Mass-selective lipase-catalyzed poly(ε-caprolactone) transesterification reactions

Lipase-catalyzed intrachain transesterification reactions were studied in dry toluene (70 degreesC) using an immobilized form of Candida antarctica lipase B (Novozyme-435), poly(e-caprolactone), PCL, and hexanol/water as competitive nucleophiles. In addition to NMR and GPC, MALDI-TOF MS was also used to determine product molecular weight and end group structure. Experiments were conducted to determine (i) whether lipases cleave at random or specific sites along a polyester substrate and (ii) how reaction parameters such as the molecular weight of the starting polyester, reaction time, and nucleophile concentration effect the structure of the products formed.
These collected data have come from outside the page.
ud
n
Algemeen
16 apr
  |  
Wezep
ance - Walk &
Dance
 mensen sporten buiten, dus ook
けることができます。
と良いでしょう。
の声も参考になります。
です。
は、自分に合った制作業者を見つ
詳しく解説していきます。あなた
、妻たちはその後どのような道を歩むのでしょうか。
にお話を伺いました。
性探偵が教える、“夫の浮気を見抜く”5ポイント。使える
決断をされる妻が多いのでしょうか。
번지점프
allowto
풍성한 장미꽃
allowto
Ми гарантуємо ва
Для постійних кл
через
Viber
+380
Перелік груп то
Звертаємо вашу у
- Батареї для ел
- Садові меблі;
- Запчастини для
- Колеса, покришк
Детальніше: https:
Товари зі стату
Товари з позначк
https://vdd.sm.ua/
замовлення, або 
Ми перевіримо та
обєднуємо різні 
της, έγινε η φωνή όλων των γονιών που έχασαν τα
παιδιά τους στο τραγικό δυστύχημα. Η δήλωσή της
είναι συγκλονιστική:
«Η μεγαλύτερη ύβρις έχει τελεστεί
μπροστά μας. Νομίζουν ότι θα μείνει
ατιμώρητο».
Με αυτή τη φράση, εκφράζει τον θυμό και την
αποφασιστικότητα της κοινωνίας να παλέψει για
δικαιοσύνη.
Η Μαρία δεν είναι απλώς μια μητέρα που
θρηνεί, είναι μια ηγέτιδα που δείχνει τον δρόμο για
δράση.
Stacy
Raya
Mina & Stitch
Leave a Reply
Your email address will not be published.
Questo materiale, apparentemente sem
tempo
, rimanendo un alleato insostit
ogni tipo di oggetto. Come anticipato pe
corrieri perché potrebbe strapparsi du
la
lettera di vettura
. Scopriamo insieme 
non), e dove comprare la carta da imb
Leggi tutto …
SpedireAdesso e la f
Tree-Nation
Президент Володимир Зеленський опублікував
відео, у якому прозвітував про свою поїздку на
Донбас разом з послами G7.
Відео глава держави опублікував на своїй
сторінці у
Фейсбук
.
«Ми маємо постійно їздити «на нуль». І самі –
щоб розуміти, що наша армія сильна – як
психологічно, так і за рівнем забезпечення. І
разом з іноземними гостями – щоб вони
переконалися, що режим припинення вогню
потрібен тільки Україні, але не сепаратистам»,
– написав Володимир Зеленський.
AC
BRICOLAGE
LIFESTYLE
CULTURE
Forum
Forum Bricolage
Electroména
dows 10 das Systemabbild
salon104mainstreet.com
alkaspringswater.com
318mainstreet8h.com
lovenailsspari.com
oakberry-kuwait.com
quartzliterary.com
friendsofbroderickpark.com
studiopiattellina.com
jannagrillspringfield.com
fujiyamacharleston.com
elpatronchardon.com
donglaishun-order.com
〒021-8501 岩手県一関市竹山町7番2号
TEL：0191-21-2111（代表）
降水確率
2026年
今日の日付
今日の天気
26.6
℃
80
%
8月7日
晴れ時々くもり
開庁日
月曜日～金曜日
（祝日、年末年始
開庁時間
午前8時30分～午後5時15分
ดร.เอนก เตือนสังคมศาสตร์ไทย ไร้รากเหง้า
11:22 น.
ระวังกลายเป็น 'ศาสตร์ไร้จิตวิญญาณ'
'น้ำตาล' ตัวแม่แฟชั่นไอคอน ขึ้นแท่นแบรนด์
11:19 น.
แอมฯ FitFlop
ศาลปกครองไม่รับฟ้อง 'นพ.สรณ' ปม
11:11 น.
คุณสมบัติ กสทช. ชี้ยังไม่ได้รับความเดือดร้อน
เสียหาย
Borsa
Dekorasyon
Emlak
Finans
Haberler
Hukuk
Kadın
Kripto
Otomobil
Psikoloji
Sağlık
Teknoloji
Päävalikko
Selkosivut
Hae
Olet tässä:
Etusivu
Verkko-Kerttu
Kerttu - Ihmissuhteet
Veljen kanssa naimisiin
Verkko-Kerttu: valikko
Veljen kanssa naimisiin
For the ratio of CL units to hexanol (22/1 mol:mol) and parent PCL M-n 56 400, calculations based on integration of H-1 NMR. spectra for the precipitated products showed that, after only 10 and 20 min reactions, about 60 and 70% of the PCL chains have terminal hexyl ester groups. Thus, transesterification reactions between PCL and hexanol occur rapidly. By 2 h, Novozyme-435 resolved the higher (A) and lower (B) molecular mass components of the starting polyester. This gave fraction A with M-n and polydisperity (M-w/M-n) of 122 000 and 1.44, respectively. The mass-selective transesterification is evident in the GPC traces within 10 min, giving a product with M-n and polydispersity of 1810 and 1.6 (population D). Thus, the lipase cleaves short chain segments with an average length of 16 units by an endo-type mechanism. From 10 min to 24 h, it appears that condensation reactions of population D occur to give fraction C (M-n = 4040 M-w/M-n = 1.8, M-peak = 7240). The results of this work show how enzymatic transesterification reactions can be further developed to provide oligomers with well-defined length and end group structure.